MusicONE is unique in its field.  It was designed to provide a way for quick edits for rule violation choices to be made as the schedule is being compiled. Steve named it “interactive editing” because all the others were designed to first make a ‘draft’ log which the music director then edited. The M1 way has proved to be a much more efficient way to get the job done. It shouldn’t take more than five minutes a day for a rules-heavy station. For most of us, however, more than six  editing ‘stops’ per schedule is getting on the high side, especially when it’s the same rule violation.

For newcomers and converts, it takes a few sessions to get the hang of it, even with all the video watching. The first time your eyes see the Violation displays, you need a little definition as to what the problem is.   Here’s a list of the violation notices that are the most frequently encountered below.  If you come across any types of violations that you don’t see in the list, send a screen shot of it to Steve at the M1 office so he can add it to the list.

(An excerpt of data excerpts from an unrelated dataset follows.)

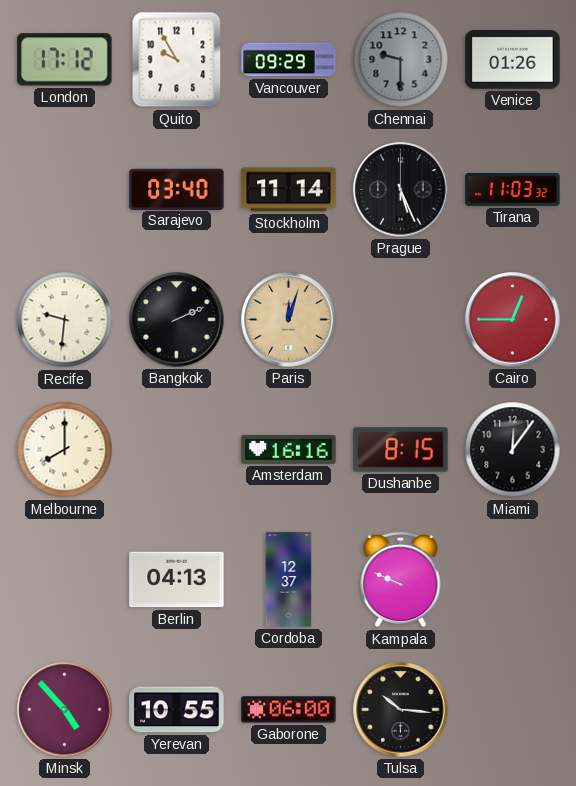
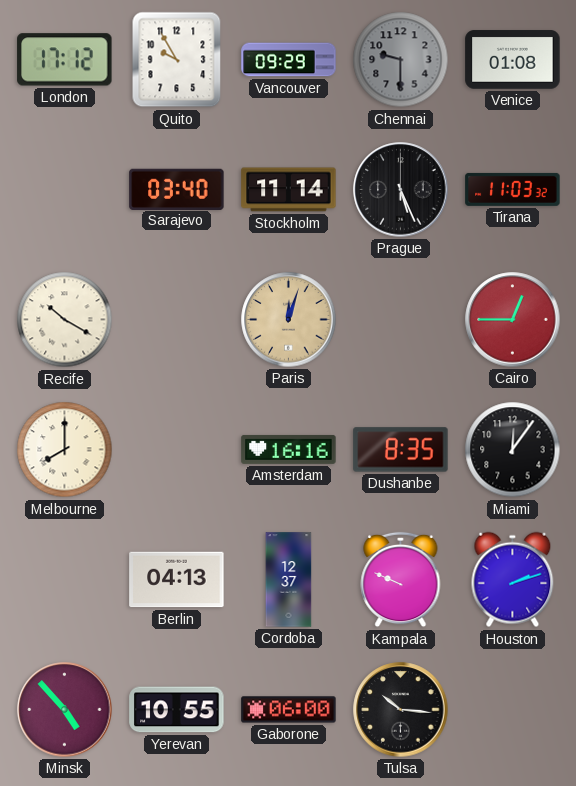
Venice: 01:26 -> 01:08
Recife: 9:31 -> 10:20
Bangkok: 2:11 -> none
Dushanbe: 8:15 -> 8:35
Houston: none -> 2:12
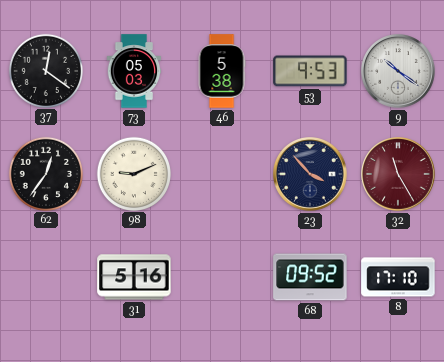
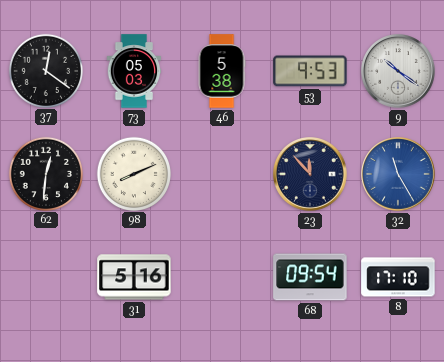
62: 12:36 -> 12:31
98: 9:11 -> 8:11
23: 3:53 -> 11:53
32 dial: burgundy -> blue
68: 09:52 -> 09:54
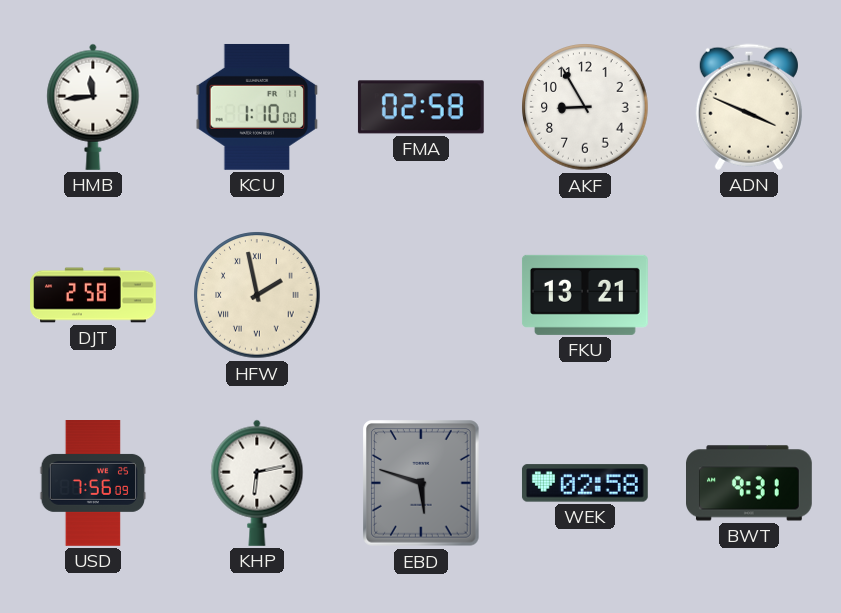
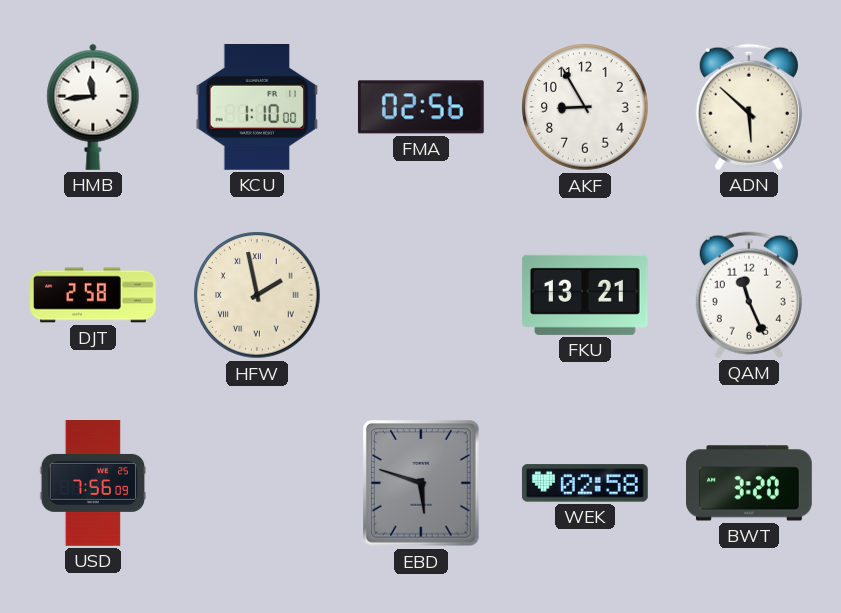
FMA: 02:58 -> 02:56
ADN: 3:49 -> 5:52
QAM: none -> 11:26
KHP: 6:13 -> none
BWT: 9:31 -> 3:20
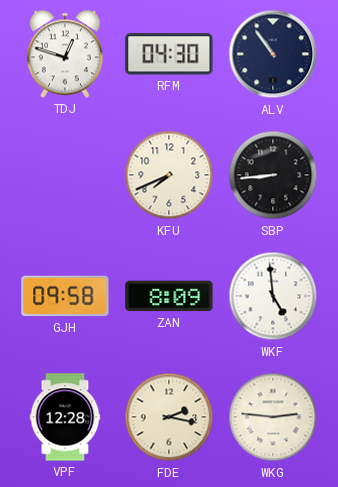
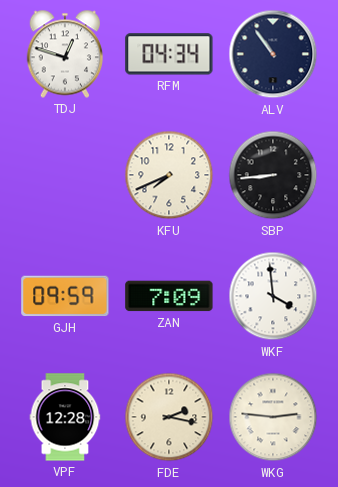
RFM: 04:30 -> 04:34
GJH: 09:58 -> 09:59
ZAN: 8:09 -> 7:09
WKF: 4:59 -> 3:59
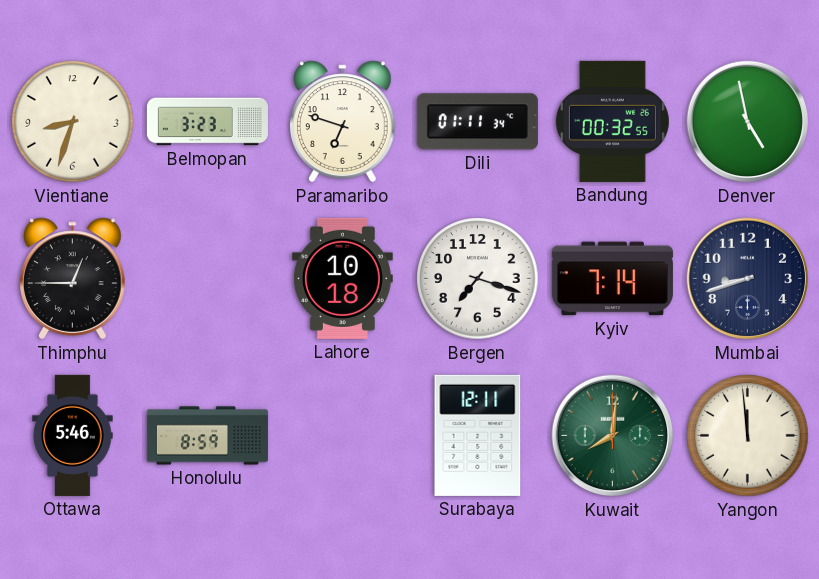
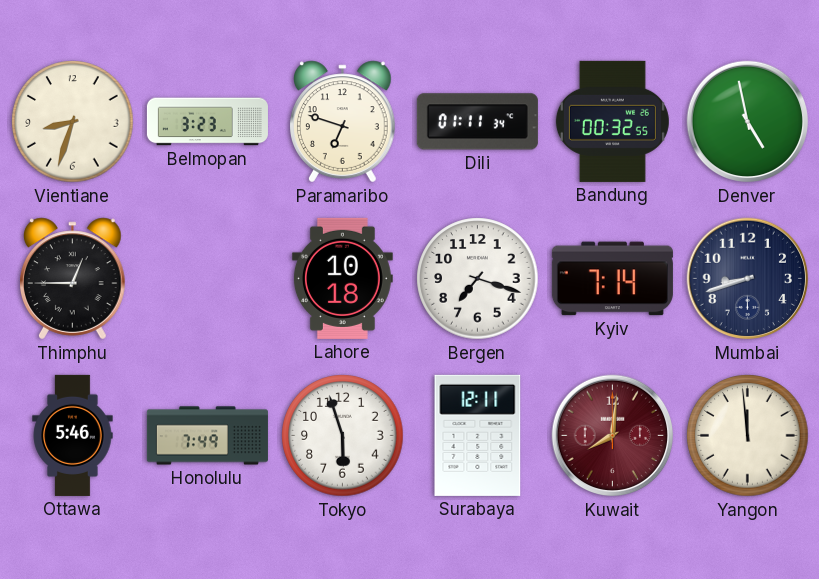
Honolulu: 8:59 -> 7:49
Tokyo: none -> 5:57
Kuwait dial: green -> burgundy
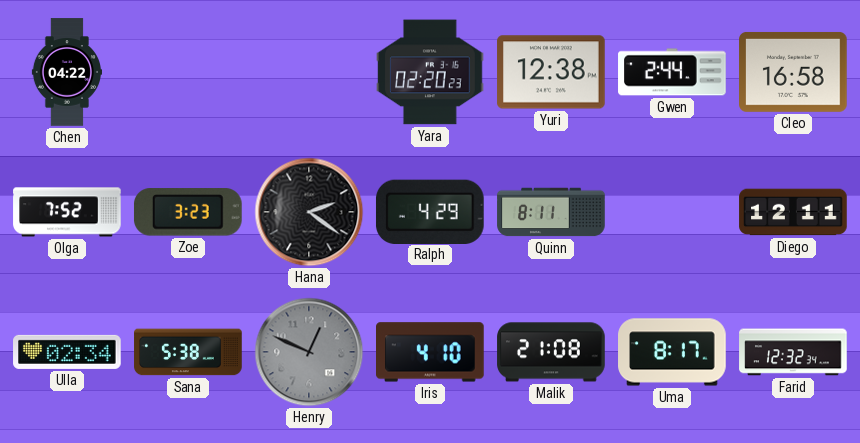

Keep this top of mind:  If the same violation comes up over and over, it indicates some conflict in the content of the library or category with the Clock rules that are in place. For example, if your library is 30% slow songs and you are scheduling 14 tracks an hour, a Clock Rule limiting the hour to only 4 Slow songs will immediately clog the pipes with a lot of Slow songs backed-up up with not enough open slots for them to fill.  Or, if a Classic Rock station will typically be scheduling seven Rolling Stones songs a day, the Artist Separation for the Stones can’t be set for three hours.  Remember, each time a Stones song scheduled, it would create an 6-hour roadblock where no other Stones song could schedule.

Artist Separation

Artist Separation is the most common stumbling point with new MusicONE start-ups. Here is Steve Warren’s article about the topic.

Tempo Run

A “run” is: In a row or back-to-back. The number 2 in the Run box means it is OK for two of those type to schedule back to back, but never more than two.

Tempo Separation

It means there must be at least this many minutes and seconds (mm:ss) before another song of this type can be scheduled.  If you use the Run rule, you will not use the Separation rule.

Gender Run

With all Run rules, the number entered means OK for this many in a row and no more.  Number 1 in Female means:  No female songs back to back.

Maximum Hour Content

Most stations over-schedule most  hours by a song or two. So, whenever a new format clock is created, MusicONE sets the allowed time as 65 minutes. Most stations leave it at that, but regularly schedule even more than 65 minutes of content. Because of that, M1 will not “stop” because of that overage, but it will display all of the songs in over-scheduled hours in red font to catch the eye of the editing music director. At your option, the rule can be enabled, then M1 will stop for an edit when an hour may go over the limit.

Sound Code Transition

Sound Codes are user-defined characteristics.  Most of the songs in most radio libraries do not have nor need Sound Codes. Those that do, usually use only a relative few. Sound Codes can be used to prevent “this” type of song from scheduling next to “that” type of song, however you define your this’s and that’s.